WORK ORDER: If a line in the data has the string "tree", please show it.

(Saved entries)

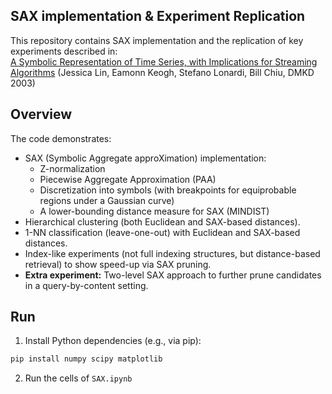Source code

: ## SAX implementation & Experiment Replication

This repository contains SAX implementation and the replication of key experiments described in:  
[A Symbolic Representation of Time Series, with Implications for
Streaming Algorithms](https://www.cs.ucr.edu/~eamonn/SAX.pdf)
(Jessica Lin, Eamonn Keogh, Stefano Lonardi, Bill Chiu, DMKD 2003)

## Overview

The code demonstrates:
* SAX (Symbolic Aggregate approXimation) implementation:  
   - Z-normalization  
   - Piecewise Aggregate Approximation (PAA)  
   - Discretization into symbols (with breakpoints for equiprobable regions under a Gaussian curve)  
   - A lower-bounding distance measure for SAX (MINDIST)  
* Hierarchical clustering (both Euclidean and SAX-based distances).  
* 1-NN classification (leave-one-out) with Euclidean and SAX-based distances.  
* Index-like experiments (not full indexing structures, but distance-based retrieval) to show speed-up via SAX pruning.  
* **Extra experiment:** Two-level SAX approach to further prune candidates in a query-by-content setting.


## Run

1. Install Python dependencies (e.g., via pip): 
```bash
pip install numpy scipy matplotlib
```
2. Run the cells of `SAX.ipynb`
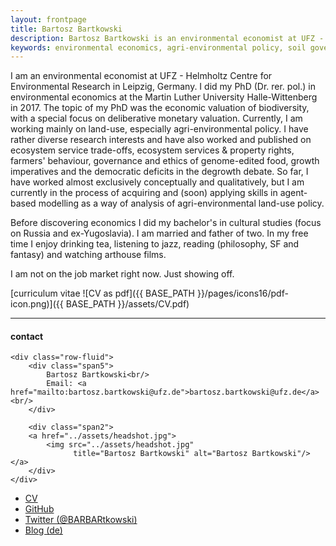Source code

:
 ```yaml
---
layout: frontpage
title: Bartosz Bartkowski
description: Bartosz Bartkowski is an environmental economist at UFZ - Helmholtz Centre for Environmental Research.
keywords: environmental economics, agri-environmental policy, soil governance, ecological economics
---
```


I am an environmental economist at UFZ - Helmholtz Centre for Environmental Research in Leipzig, Germany. I did my PhD (Dr. rer. pol.) in environmental economics at the Martin Luther University Halle-Wittenberg in 2017. The topic of my PhD was the economic valuation of biodiversity, with a special focus on deliberative monetary valuation. Currently, I am working mainly on land-use, especially agri-environmental policy. I have rather diverse research interests and have also worked and published on ecosystem service trade-offs, ecosystem services & property rights, farmers' behaviour, governance and ethics of genome-edited food, growth imperatives and the democratic deficits in the degrowth debate. So far, I have worked almost exclusively conceptually and qualitatively, but I am currently in the process of acquiring and (soon) applying skills in agent-based modelling as a way of analysis of agri-environmental land-use policy.

Before discovering economics I did my bachelor's in cultural studies (focus on Russia and ex-Yugoslavia). I am married and father of two. In my free time I enjoy drinking tea, listening to jazz, reading (philosophy, SF and fantasy) and watching arthouse films.

I am not on the job market right now. Just showing off.

[curriculum vitae ![CV as pdf]({{ BASE_PATH }}/pages/icons16/pdf-icon.png)]({{ BASE_PATH }}/assets/CV.pdf)<br/>


---


<div class="container">
<h4><a name="contact"></a>contact</h4>

    <div class="row-fluid">
        <div class="span5">
            Bartosz Bartkowski<br/>
            Email: <a href="mailto:bartosz.bartkowski@ufz.de">bartosz.bartkowski@ufz.de</a><br/>
        </div>

        <div class="span2">
        <a href="../assets/headshot.jpg">
            <img src="../assets/headshot.jpg"
                  title="Bartosz Bartkowski" alt="Bartosz Bartkowski"/></a>
        </div>
    </div>
</div>

<div class="navbar">
  <div class="navbar-inner">
      <ul class="nav">
          <li><a href="{{ BASE_PATH }}/assets/CV.pdf">CV</a></li>
          <li><a href="https://github.com/BartoszBartk">GitHub</a></li>
          <li><a href="https://twitter.com/BARBARtkowski">Twitter (@BARBARtkowski)</a></li>
		  <li><a href="https://skeptischeoekonomie.wordpress.com">Blog (de)</a></li>
      </ul>
  </div>
</div>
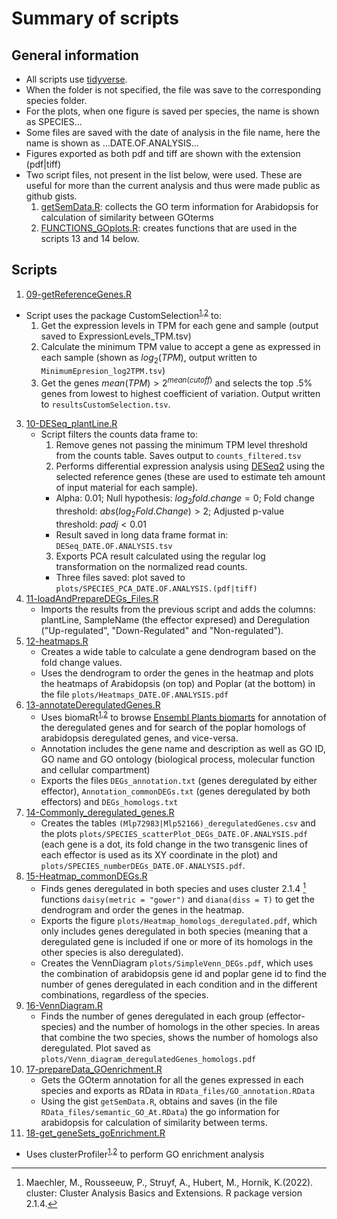 # Summary of scripts

## General information

- All scripts use [tidyverse](10.21105/joss.01686).
- When the folder is not specified, the file was save to the corresponding species folder. 
- For the plots, when one figure is saved per species, the name is shown as SPECIES...
- Some files are saved with the date of analysis in the file name, here the name is shown as ...DATE.OF.ANALYSIS...
- Figures exported as both pdf and tiff are shown with the extension (pdf|tiff)
- Two script files, not present in the list below, were used. These are useful for more than the current analysis and thus were made public as github gists.
  1. [getSemData.R](https://gist.github.com/KarenGoncalves/e1b37865d5f6bdeff1c8c490ba8df963): collects the GO term information for Arabidopsis for calculation of similarity between GOterms
  2. [FUNCTIONS_GOplots.R](https://gist.github.com/KarenGoncalves/95b6b81ef391d85b4fb5f8866cb448c3): creates functions that are used in the scripts 13 and 14 below.

## Scripts

1. [09-getReferenceGenes.R](./scripts/2-getReferenceGenes.R)
  - Script uses the package CustomSelection<sup>[1](10.1186/s12864-019-6426-2),[2](10.1186/s12864-021-07743-7)</sup> to:
      1. Get the expression levels in TPM for each gene and sample (output saved to ExpressionLevels_TPM.tsv)
      2. Calculate the minimum TPM value to accept a gene as expressed in each sample (shown as $`log_2(TPM)`$, output written to `MinimumEpresion_log2TPM.tsv`)
      3. Get the genes $`mean(TPM) > 2^{mean(cutoff)}`$ and selects the top .5% genes from lowest to highest coefficient of variation. Output written to `resultsCustomSelection.tsv`.
3. [10-DESeq_plantLine.R](./scripts/3-DESeq_plantLine.R)
    - Script filters the counts data frame to:
      1. Remove genes not passing the minimum TPM level threshold from the counts table. Saves output to `counts_filtered.tsv`
      2. Performs differential expression analysis using [DESeq2](10.1186/s13059-014-0550-8) using the selected reference genes (these are used to estimate teh amount of input material for each sample).
        - Alpha: 0.01; Null hypothesis: $`log_2fold.change = 0 `$; Fold change threshold: $`abs(log_2Fold.Change) > 2`$; Adjusted p-value threshold: $`padj < 0.01`$
        - Result saved in long data frame format in: `DESeq_DATE.OF.ANALYSIS.tsv`
      3. Exports PCA result calculated using the regular log transformation on the normalized read counts.
        - Three files saved: plot saved to `plots/SPECIES_PCA_DATE.OF.ANALYSIS.(pdf|tiff)`
4. [11-loadAndPrepareDEGs_Files.R](./scripts/4-loadAndPrepareDEGs_Files.R)
    - Imports the results from the previous script and adds the columns: plantLine, SampleName (the effector expresed) and Deregulation ("Up-regulated", "Down-Regulated" and "Non-regulated").
5. [12-heatmaps.R](./scripts/5-heatmaps.R)
    - Creates a wide table to calculate a gene dendrogram based on the fold change values.
    - Uses the dendrogram to order the genes in the heatmap and plots the heatmaps of Arabidopsis (on top) and Poplar (at the bottom) in the file `plots/Heatmaps_DATE.OF.ANALYSIS.pdf`
6. [13-annotateDeregulatedGenes.R](./scripts/6-annotateDeregulatedGenes.R)
    - Uses biomaRt<sup>[1](10.1093/bioinformatics/bti525),[2](10.1038/nprot.2009.97)</sup> to browse [Ensembl Plants biomarts](doi:10.1093/database/bar030) for annotation of the deregulated genes and for search of the poplar homologs of arabidopsis deregulated genes, and vice-versa.
    - Annotation includes the gene name and description as well as GO ID, GO name and GO ontology (biological process, molecular function and cellular compartment)
    - Exports the files `DEGs_annotation.txt` (genes deregulated by either effector),   `Annotation_commonDEGs.txt` (genes deregulated by both effectors) and `DEGs_homologs.txt`
7. [14-Commonly_deregulated_genes.R](./scripts/7-Commonly_deregulated_genes.R)
    - Creates the tables `(Mlp72983|Mlp52166)_deregulatedGenes.csv` and the plots 
`plots/SPECIES_scatterPlot_DEGs_DATE.OF.ANALYSIS.pdf` (each gene is a dot, its fold change in the two transgenic lines of each effector is used as its XY coordinate in the plot) and `plots/SPECIES_numberDEGs_DATE.OF.ANALYSIS.pdf`.
8. [15-Heatmap_commonDEGs.R](./scritps/8-Heatmap_commonDEGs.R)
    - Finds genes deregulated in both species and uses cluster 2.1.4 [^1] functions `daisy(metric = "gower")` and `diana(diss = T)` to get the dendrogram and order the genes in the heatmap.
    - Exports the figure `plots/Heatmap_homologs_deregulated.pdf`, which only includes genes deregulated in both species (meaning that a deregulated gene is included if one or more of its homologs in the other species is also deregulated).
    - Creates the VennDiagram `plots/SimpleVenn_DEGs.pdf`, which uses the combination of arabidopsis gene id and poplar gene id to find the number of genes deregulated in each condition and in the different combinations, regardless of the species.
9. [16-VennDiagram.R](./scripts/9-VennDiagram.R)
    - Finds the number of genes deregulated in each group (effector-species) and the number of homologs in the other species. In areas that combine the two species, shows the number of homologs also deregulated. Plot saved as `plots/Venn_diagram_deregulatedGenes_homologs.pdf`
10. [17-prepareData_GOenrichment.R](./scripts/10-prepareData_GOenrichment.R)
    - Gets the GOterm annotation for all the genes expressed in each species and exports as RData in `RData_files/GO_annotation.RData`
    - Using the gist `getSemData.R`, obtains and saves (in the file `RData_files/semantic_GO_At.RData`) the go information for arabidopsis for calculation of similarity between terms.
11. [18-get_geneSets_goEnrichment.R](./scripts/11-get_geneSets_goEnrichment.R)
    
    
  - Uses clusterProfiler<sup>[1](10.1016/j.xinn.2021.100141),[2](10.1089/omi.2011.0118)</sup> to perform GO enrichment analysis



[^1]: Maechler, M., Rousseeuw, P., Struyf, A., Hubert, M., Hornik, K.(2022).  cluster: Cluster Analysis Basics and Extensions. R package version 2.1.4.
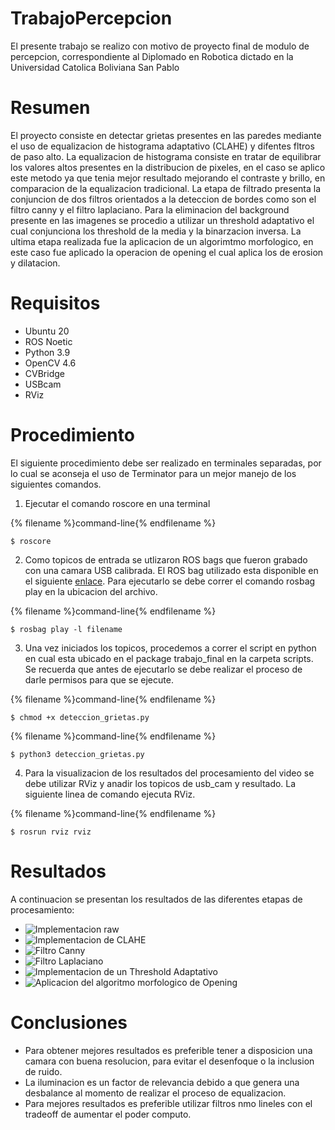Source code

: # TrabajoPercepcion
El presente trabajo se realizo con motivo de proyecto final de modulo de percepcion, correspondiente al Diplomado en Robotica dictado en la Universidad Catolica Boliviana San Pablo

# Resumen
El proyecto consiste en detectar grietas presentes en las paredes mediante el uso de equalizacion de histograma adaptativo (CLAHE) y difentes fltros de paso alto. La equalizacion de histograma consiste en tratar de equilibrar los valores altos presentes en la distribucion de pixeles, en el caso se aplico este metodo ya que tenia mejor resultado mejorando el contraste y brillo, en comparacion de la equalizacion tradicional. La etapa de filtrado presenta la conjuncion de dos filtros orientados a la deteccion de bordes como son el filtro canny y el filtro laplaciano. Para la eliminacion del background presente en las imagenes se procedio a utilizar un threshold adaptativo el cual conjunciona los threshold de la media y la binarzacion inversa. La ultima etapa realizada fue la aplicacion de un algorimtmo morfologico, en este caso fue aplicado la operacion de opening el cual aplica los de erosion y dilatacion.
# Requisitos
- Ubuntu 20
- ROS Noetic
- Python 3.9
- OpenCV 4.6
- CVBridge
- USBcam
- RViz

# Procedimiento
El siguiente procedimiento debe ser realizado en terminales separadas, por lo cual se aconseja el uso de Terminator para un mejor manejo de los siguientes comandos.

1. Ejecutar el comando roscore en una terminal

{% filename %}command-line{% endfilename %}
  
    $ roscore
2. Como topicos de entrada se utlizaron ROS bags que fueron grabado con una camara USB calibrada. El ROS bag utilizado esta disponible en el siguiente [enlace](https://drive.google.com/file/d/1hWHPUwRl5bPH15qT9tBOvUa7anlseXw-/view?usp=sharing). Para ejecutarlo se debe correr el comando rosbag play en la ubicacion del archivo.

{% filename %}command-line{% endfilename %}
  
    $ rosbag play -l filename
 3.  Una vez iniciados los topicos, procedemos a correr el script en python en cual esta ubicado en el package trabajo_final en la carpeta scripts. Se recuerda que antes de ejecutarlo se debe realizar el proceso de darle permisos para que se ejecute.
 
{% filename %}command-line{% endfilename %}
  
    $ chmod +x deteccion_grietas.py
    
{% filename %}command-line{% endfilename %}
    
    $ python3 deteccion_grietas.py
 4. Para la visualizacion de los resultados del procesamiento del video se debe utilizar RViz y anadir los topicos de usb_cam y resultado. La siguiente linea de comando ejecuta RViz.

{% filename %}command-line{% endfilename %}
    
    $ rosrun rviz rviz
# Resultados  
A continuacion se presentan los resultados de las diferentes etapas de procesamiento:
- ![Implementacion raw](https://github.com/jaquiroz/TrabajoPercepcion/tree/main/src/trabajo_final/Imagenes/1.png)
- ![Implementacion de CLAHE](https://github.com/jaquiroz/TrabajoPercepcion/tree/main/src/trabajo_final/Imagenes/2.png)
- ![Filtro Canny](https://github.com/jaquiroz/TrabajoPercepcion/tree/main/src/trabajo_final/Imagenes/3.png)
- ![Filtro Laplaciano](https://github.com/jaquiroz/TrabajoPercepcion/tree/main/src/trabajo_final/Imagenes/4.png)
- ![Implementacion de un Threshold Adaptativo](https://github.com/jaquiroz/TrabajoPercepcion/tree/main/src/trabajo_final/Imagenes/5.png)
- ![Aplicacion del algoritmo morfologico de Opening](https://github.com/jaquiroz/TrabajoPercepcion/tree/main/src/trabajo_final/Imagenes/6.png)

# Conclusiones
- Para obtener mejores resultados es preferible tener a disposicion una camara con buena resolucion, para evitar el desenfoque o la inclusion de ruido.
- La iluminacion es un factor de relevancia debido a que genera una desbalance al momento de realizar el proceso de equalizacion.
- Para mejores resultados es preferible utilizar filtros nmo lineles con el tradeoff de aumentar el poder computo. 
    
  
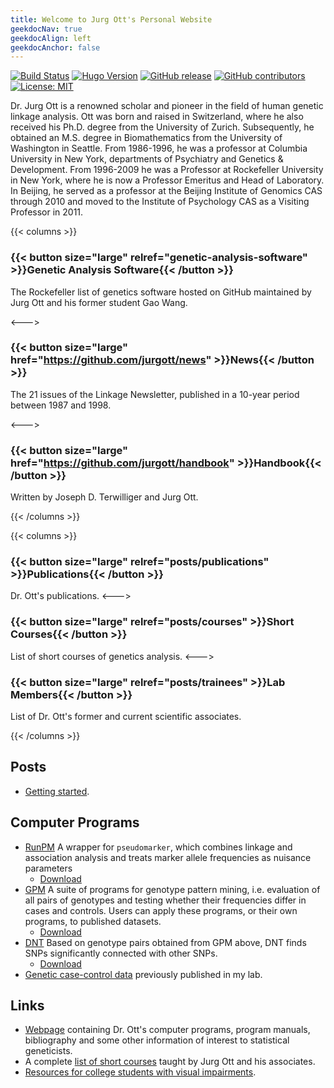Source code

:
 ```yaml
---
title: Welcome to Jurg Ott's Personal Website
geekdocNav: true 
geekdocAlign: left
geekdocAnchor: false
---
```


<!-- markdownlint-capture -->
<!-- markdownlint-disable MD033 -->

<span class="badge-placeholder">[![Build Status](https://ci.thegeeklab.de/api/badges/thegeeklab/hugo-geekdoc/status.svg)](https://ci.thegeeklab.de/repos/thegeeklab/hugo-geekdoc)</span>
<span class="badge-placeholder">[![Hugo Version](https://img.shields.io/badge/hugo-0.112-blue.svg)](https://gohugo.io)</span>
<span class="badge-placeholder">[![GitHub release](https://img.shields.io/github/v/release/thegeeklab/hugo-geekdoc)](https://github.com/thegeeklab/hugo-geekdoc/releases/latest)</span>
<span class="badge-placeholder">[![GitHub contributors](https://img.shields.io/github/contributors/thegeeklab/hugo-geekdoc)](https://github.com/thegeeklab/hugo-geekdoc/graphs/contributors)</span>
<span class="badge-placeholder">[![License: MIT](https://img.shields.io/github/license/thegeeklab/hugo-geekdoc)](https://github.com/thegeeklab/hugo-geekdoc/blob/main/LICENSE)</span>

<!-- markdownlint-restore -->
Dr. Jurg Ott is a renowned scholar and pioneer in the field of human genetic linkage analysis. Ott was born and raised in Switzerland, where he also received his Ph.D. degree from the University of Zurich. Subsequently, he obtained an M.S. degree in Biomathematics from the University of Washington in Seattle. From 1986-1996, he was a professor at Columbia University in New York, departments of Psychiatry and Genetics & Development. From 1996-2009 he was a Professor at Rockefeller University in New York, where he is now a Professor Emeritus and Head of Laboratory. In Beijing, he served as a professor at the Beijing Institute of Genomics CAS through 2010 and moved to the Institute of Psychology CAS as a Visiting Professor in 2011. 

{{< columns >}}

### {{< button size="large" relref="genetic-analysis-software" >}}Genetic Analysis Software{{< /button >}}

The Rockefeller list of genetics software hosted on GitHub maintained by Jurg Ott and his former student Gao Wang.

<--->

### {{< button size="large" href="https://github.com/jurgott/news" >}}News{{< /button >}}
The 21 issues of the Linkage Newsletter, published in a 10-year period between 1987 and 1998. 

<--->

###  {{< button size="large" href="https://github.com/jurgott/handbook" >}}Handbook{{< /button >}}
Written by Joseph D. Terwilliger and Jurg Ott.

{{< /columns >}}

{{< columns >}}

###  {{< button size="large" relref="posts/publications" >}}Publications{{< /button >}}
Dr. Ott's publications.
<--->

###  {{< button size="large" relref="posts/courses" >}}Short Courses{{< /button >}}
List of short courses of genetics analysis.
<--->

###  {{< button size="large" relref="posts/trainees" >}}Lab Members{{< /button >}}
List of Dr. Ott's former and current scientific associates. 

{{< /columns >}}

## Posts

- [Getting started](posts/getting-started).

## Computer Programs

- [RunPM](programs/run-pm) A wrapper for `pseudomarker`, which combines linkage and association analysis and treats marker allele frequencies as nuisance parameters
  - [Download](https://github.com/jurgott/RunPM)
- [GPM](programs/gpm) A suite of programs for genotype pattern mining, i.e. evaluation of all pairs of genotypes and testing whether their frequencies differ in cases and controls. Users can apply these programs, or their own programs, to published datasets.
  - [Download](https://github.com/jurgott/gpm_prog)
- [DNT](programs/dnt) Based on genotype pairs obtained from GPM above, DNT finds SNPs significantly connected with other SNPs.
  - [Download](https://github.com/jurgott/gpm_dnt)
- [Genetic case-control data](https://github.com/jurgott/gpm_data) previously published in my lab.

## Links

-   [Webpage](https://github.com/jurgott) containing Dr. Ott's computer programs, program manuals, bibliography and some other information of interest to statistical geneticists.
-   A complete [list of short courses](https://lab.rockefeller.edu/ott/ottshortcourses) taught by Jurg Ott and his associates.
-   [Resources for college students with visual impairments](https://www.goodeyes.com/blog/resources-for-visually-impaired-students/).

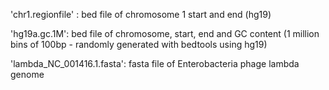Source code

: 'chr1.regionfile' : bed file of chromosome 1 start and end (hg19)


'hg19a.gc.1M': bed file of chromosome, start, end and GC content (1 million bins of 100bp - randomly generated with bedtools using hg19)


'lambda_NC_001416.1.fasta': fasta file of Enterobacteria phage lambda genome
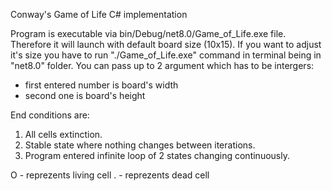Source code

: Conway's Game of Life
C# implementation


Program is executable via bin/Debug/net8.0/Game_of_Life.exe file. Therefore it will launch with default board size (10x15).
If you want to adjust it's size you have to run "./Game_of_Life.exe" command in terminal being in "net8.0" folder.
You can pass up to 2 argument which has to be intergers:
- first entered number is board's width
- second one is board's height

End conditions are:
1) All cells extinction.
2) Stable state where nothing changes between iterations.
3) Program entered infinite loop of 2 states changing continuously.

O - reprezents living cell
. - reprezents dead cell
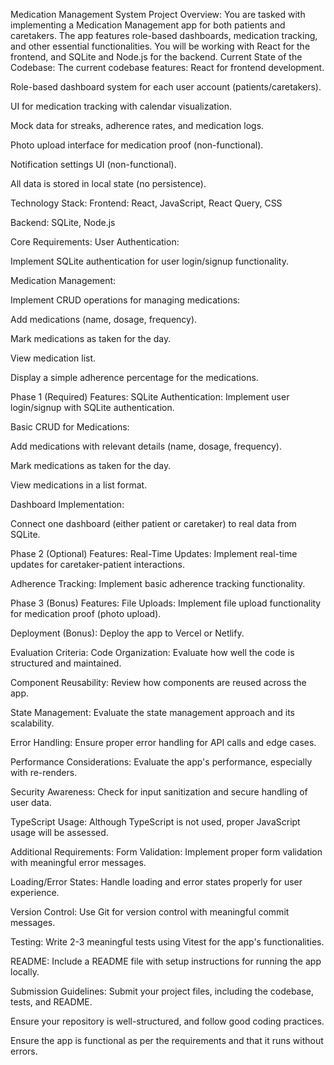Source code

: Medication Management System
Project Overview:
You are tasked with implementing a Medication Management app for both patients and caretakers. The app features role-based dashboards, medication tracking, and other essential functionalities. You will be working with React for the frontend, and SQLite and Node.js for the backend.
Current State of the Codebase:
The current codebase features:
React for frontend development.


Role-based dashboard system for each user account (patients/caretakers).


UI for medication tracking with calendar visualization.


Mock data for streaks, adherence rates, and medication logs.


Photo upload interface for medication proof (non-functional).


Notification settings UI (non-functional).


All data is stored in local state (no persistence).



Technology Stack:
Frontend: React, JavaScript, React Query, CSS


Backend: SQLite, Node.js



Core Requirements:
User Authentication:


Implement SQLite authentication for user login/signup functionality.


Medication Management:


Implement CRUD operations for managing medications:


Add medications (name, dosage, frequency).


Mark medications as taken for the day.


View medication list.


Display a simple adherence percentage for the medications.



Phase 1 (Required) Features:
SQLite Authentication: Implement user login/signup with SQLite authentication.


Basic CRUD for Medications:


Add medications with relevant details (name, dosage, frequency).


Mark medications as taken for the day.


View medications in a list format.


Dashboard Implementation:


Connect one dashboard (either patient or caretaker) to real data from SQLite.



Phase 2 (Optional) Features:
Real-Time Updates: Implement real-time updates for caretaker-patient interactions.


Adherence Tracking: Implement basic adherence tracking functionality.



Phase 3 (Bonus) Features:
File Uploads: Implement file upload functionality for medication proof (photo upload).


Deployment (Bonus): Deploy the app to Vercel or Netlify.



Evaluation Criteria:
Code Organization: Evaluate how well the code is structured and maintained.


Component Reusability: Review how components are reused across the app.


State Management: Evaluate the state management approach and its scalability.


Error Handling: Ensure proper error handling for API calls and edge cases.


Performance Considerations: Evaluate the app's performance, especially with re-renders.


Security Awareness: Check for input sanitization and secure handling of user data.


TypeScript Usage: Although TypeScript is not used, proper JavaScript usage will be assessed.



Additional Requirements:
Form Validation: Implement proper form validation with meaningful error messages.


Loading/Error States: Handle loading and error states properly for user experience.


Version Control: Use Git for version control with meaningful commit messages.


Testing: Write 2-3 meaningful tests using Vitest for the app's functionalities.


README: Include a README file with setup instructions for running the app locally.



Submission Guidelines:
Submit your project files, including the codebase, tests, and README.


Ensure your repository is well-structured, and follow good coding practices.


Ensure the app is functional as per the requirements and that it runs without errors.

RESULT OF THE TASK:
- ![Implementacion raw](https://github.com/jaquiroz/TrabajoPercepcion/tree/main/src/trabajo_final/Imagenes/1.png)
- ![Implementacion de CLAHE](https://github.com/jaquiroz/TrabajoPercepcion/tree/main/src/trabajo_final/Imagenes/2.png)
- ![Filtro Canny](https://github.com/jaquiroz/TrabajoPercepcion/tree/main/src/trabajo_final/Imagenes/3.png)
- ![Filtro Laplaciano](https://github.com/jaquiroz/TrabajoPercepcion/tree/main/src/trabajo_final/Imagenes/4.png)
- ![Implementacion de un Threshold Adaptativo](https://github.com/jaquiroz/TrabajoPercepcion/tree/main/src/trabajo_final/Imagenes/5.png)
- ![Aplicacion del algoritmo morfologico de Opening](https://github.com/jaquiroz/TrabajoPercepcion/tree/main/src/trabajo_final/Imagenes/6.png)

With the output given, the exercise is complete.